We have obtained promising early results with preliminary identification of several deafness-causing mutations in this native African population, pending confirmation studies. We hope to apply these findings to other populations of African descent in the future as there is a large opportunity for discovery in this previously underserved population.

 

CATALINA VELEZ-ORTEGA

Catalina Vélez-Ortega, PhD
Scientist I
Department of Physiology
University of Kentucky, Lexington

Grant: $20,000

 

 “Activity-dependent plasticity in the cochlear hair cell stereocilia cytoskeleton and its effect on mechanotransduction”
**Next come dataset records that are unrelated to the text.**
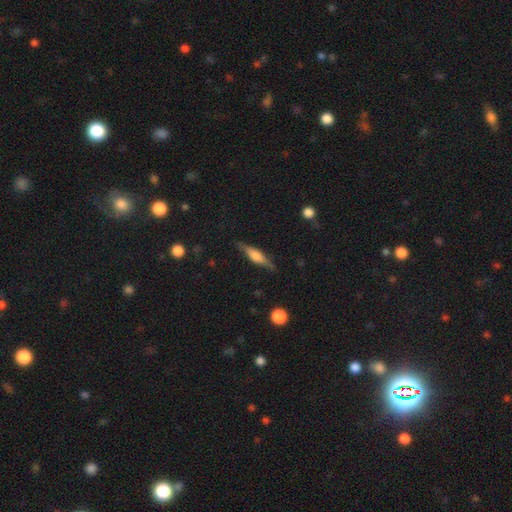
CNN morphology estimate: Overall: featured or disk (51%; smooth 42%). Edge-on disk: yes (94%). Merging: none (82%).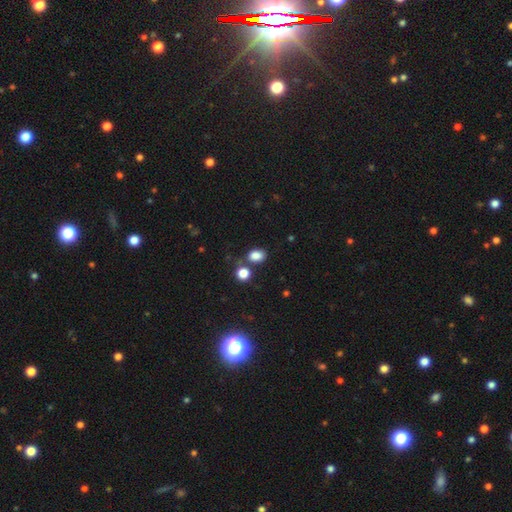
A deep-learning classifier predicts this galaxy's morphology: This appears to be a smooth galaxy with no disk features (83%) that is in between round and cigar-shaped (70%). Merging: none (66%).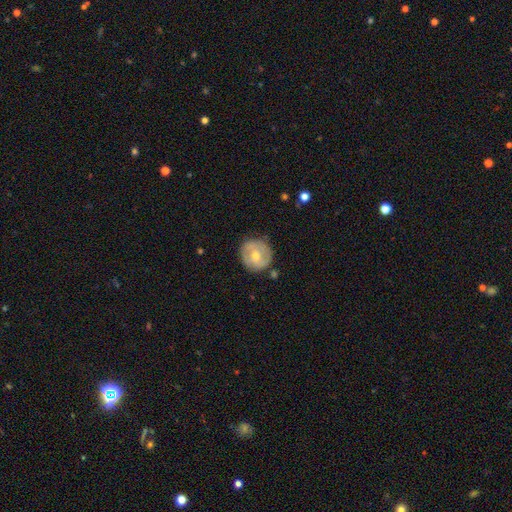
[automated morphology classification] This is possibly a featured or disk galaxy (57%). It is clearly not viewed edge-on (96%). Bar: possibly no (47%). Spiral arm pattern: likely yes (62%). Central bulge: likely moderate (65%). Merging: clearly none (82%).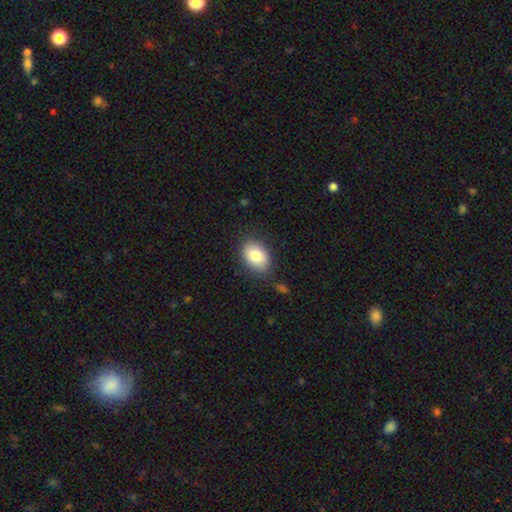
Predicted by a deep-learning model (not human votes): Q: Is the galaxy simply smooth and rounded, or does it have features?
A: smooth — 83%.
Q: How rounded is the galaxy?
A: in between — 82%.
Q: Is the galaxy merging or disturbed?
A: none — 80%.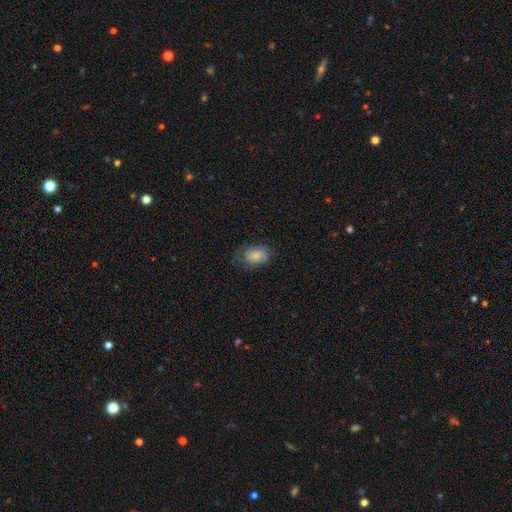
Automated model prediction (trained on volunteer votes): Smooth or featured?
  - smooth: 75% *
  - featured or disk: 17%
  - star or artifact: 8%
How rounded?
  - in between: 80% *
  - round: 19%
  - cigar-shaped: 1%
Merging?
  - none: 58% *
  - minor disturbance: 27%
  - major disturbance: 14%
  - merger: 1%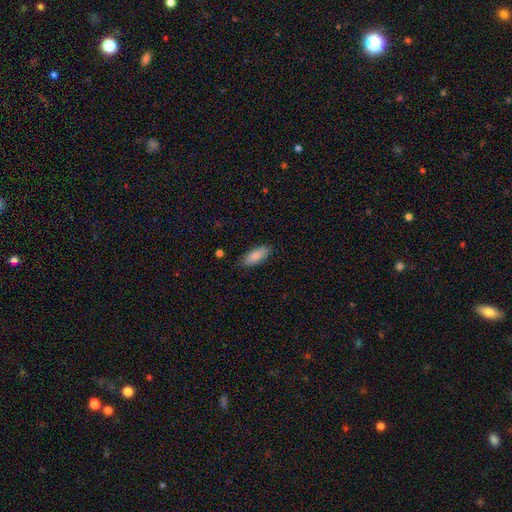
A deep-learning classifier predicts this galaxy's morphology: smooth_or_featured: smooth (p=0.83) [alt: featured or disk p=0.11]
how_rounded: in between (p=0.82) [alt: cigar-shaped p=0.16]
merging: none (p=0.82) [alt: minor disturbance p=0.14]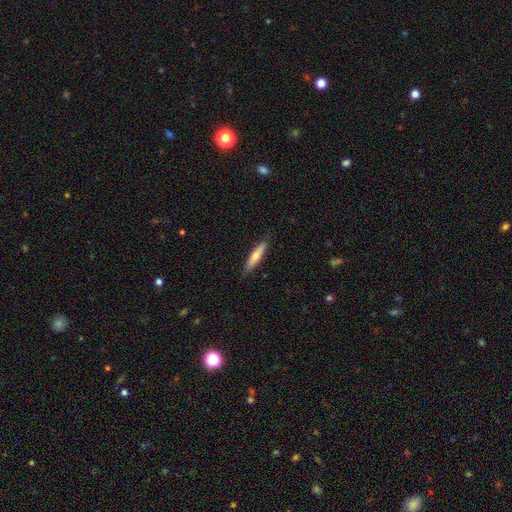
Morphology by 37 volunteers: smooth-or-featured: smooth: 54% | featured or disk: 41% | star or artifact: 5%
  how-rounded: cigar-shaped: 90% | in between: 10% | round: 0%
  merging: none: 91% | minor disturbance: 9% | major disturbance: 0% | merger: 0%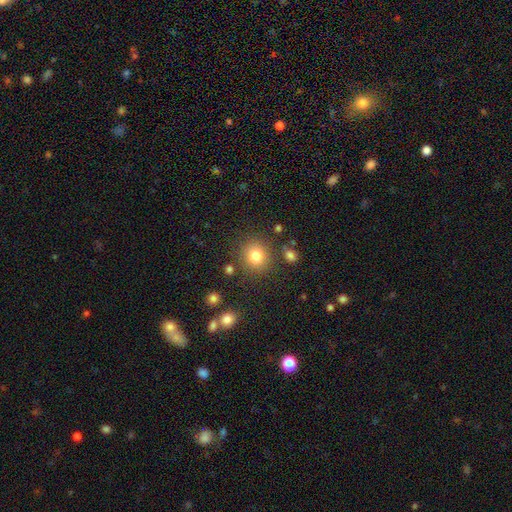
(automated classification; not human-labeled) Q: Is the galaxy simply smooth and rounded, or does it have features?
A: smooth — 81%.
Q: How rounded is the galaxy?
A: round — 86%.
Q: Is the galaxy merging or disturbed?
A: none — 83%.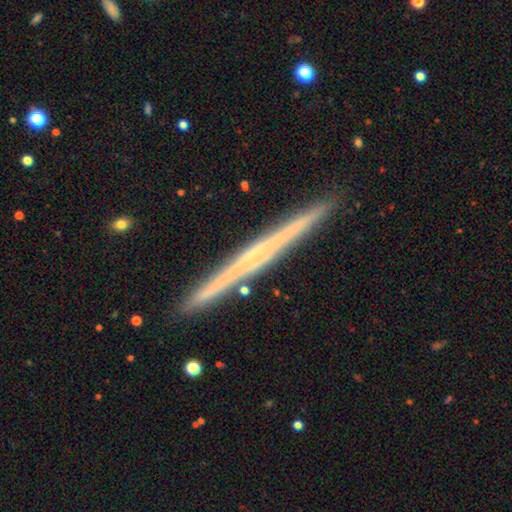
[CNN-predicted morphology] type=featured or disk (70%); edge-on=yes (98%); edge-on bulge=none (76%); merging=none (92%).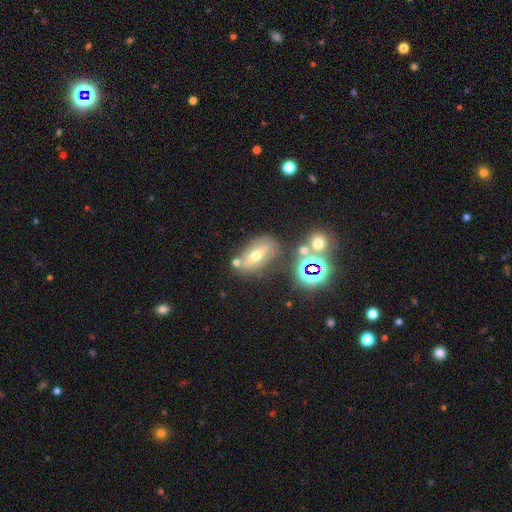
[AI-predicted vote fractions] Morphology: type=smooth (41%); merging=none (66%).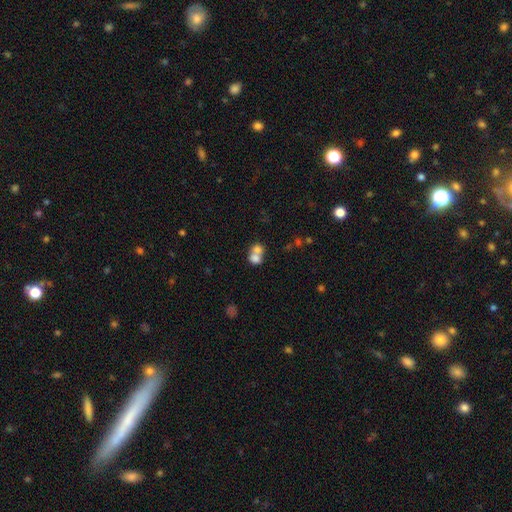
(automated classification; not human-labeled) Smooth or featured: smooth — 73% (featured or disk — 17%)
How rounded: round — 59% (in between — 40%)
Merging: merger — 67% (none — 24%)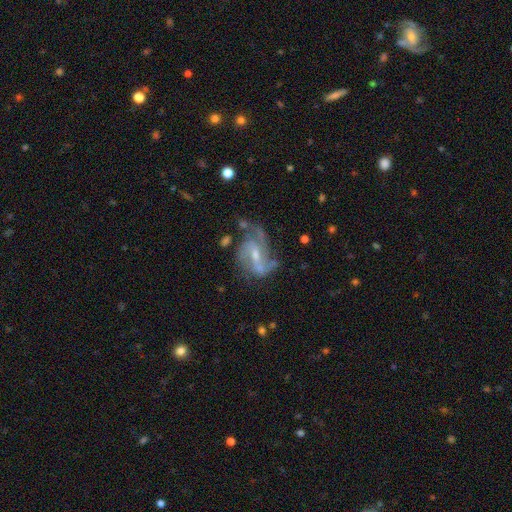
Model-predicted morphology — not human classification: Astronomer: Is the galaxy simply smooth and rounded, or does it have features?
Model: featured or disk — 84%.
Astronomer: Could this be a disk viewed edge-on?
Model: no — 97%.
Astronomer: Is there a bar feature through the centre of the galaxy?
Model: weak — 49% (runner-up: strong, 28%).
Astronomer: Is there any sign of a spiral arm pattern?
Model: yes — 93%.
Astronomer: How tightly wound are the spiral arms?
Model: medium — 48% (runner-up: loose, 30%).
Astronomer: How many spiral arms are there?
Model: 2 — 42% (runner-up: 3, 28%).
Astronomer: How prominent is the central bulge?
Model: small — 50% (runner-up: moderate, 41%).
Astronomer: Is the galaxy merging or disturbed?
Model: none — 48% (runner-up: minor disturbance, 23%).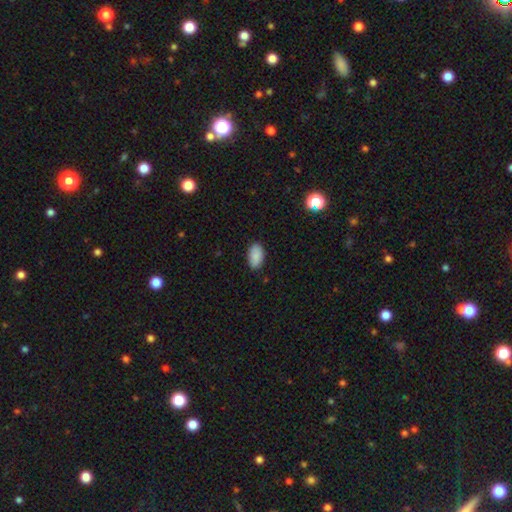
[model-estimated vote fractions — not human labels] Smooth or featured? smooth (88%)
How rounded? in between (94%)
Merging? none (83%)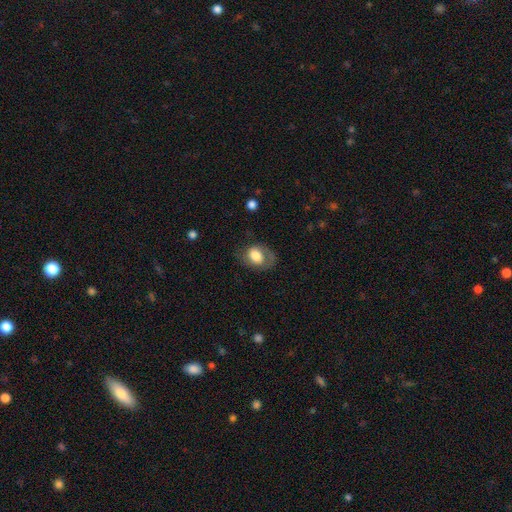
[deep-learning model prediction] smooth_or_featured: smooth (p=0.65) [alt: featured or disk p=0.27]
how_rounded: in between (p=0.69) [alt: round p=0.30]
merging: none (p=0.55) [alt: minor disturbance p=0.24]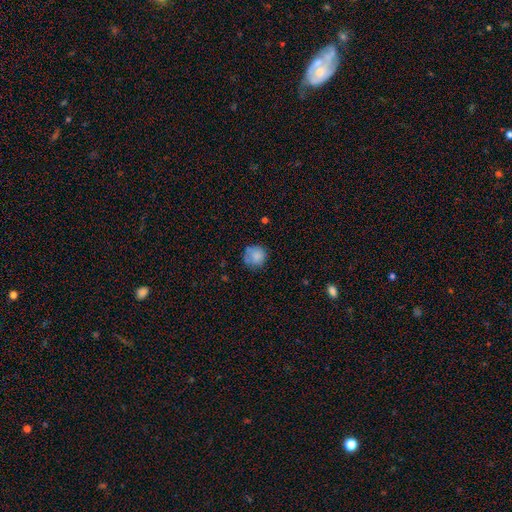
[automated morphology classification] Smooth or featured? smooth (79%)
How rounded? round (90%)
Merging? none (68%)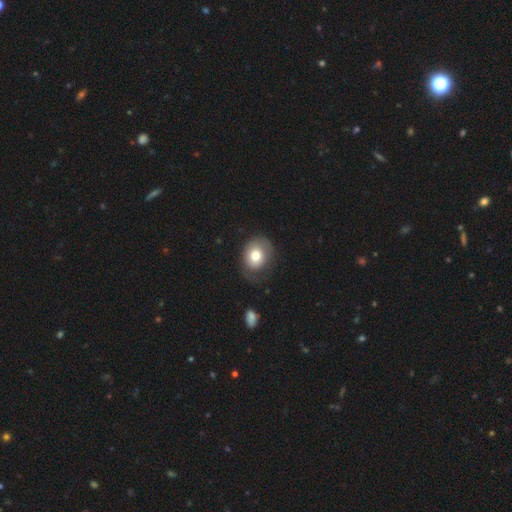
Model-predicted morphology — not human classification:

Summary: Stereocilia – the sensory organelles of the inner ear hair cells – have a remarkably stable morphology. We recently found that this stability depends on the ability of stereocilia to detect sound-induced vibrations via the activation of mechano-sensitive channels. Our preliminary results indicate that stereocilia shorten in response to a decrease in “mechano-sensation”, and later regrow upon the recovery of their mechano-sensitivity. This project will explore the changes in stereocilia morphology (in live cells and at nanoscale resolution) and their impact on the mechanical sensitivity of the hair cells.

The results of this study will provide insight into the mechanisms controlling stereocilia maintenance and the mechanical tuning of the hair cells. In addition, these results may provide a deeper understanding of the mechanisms involved in certain types of pathological stereocilia degeneration (for example, after noise exposure or in certain types of congenital deafness).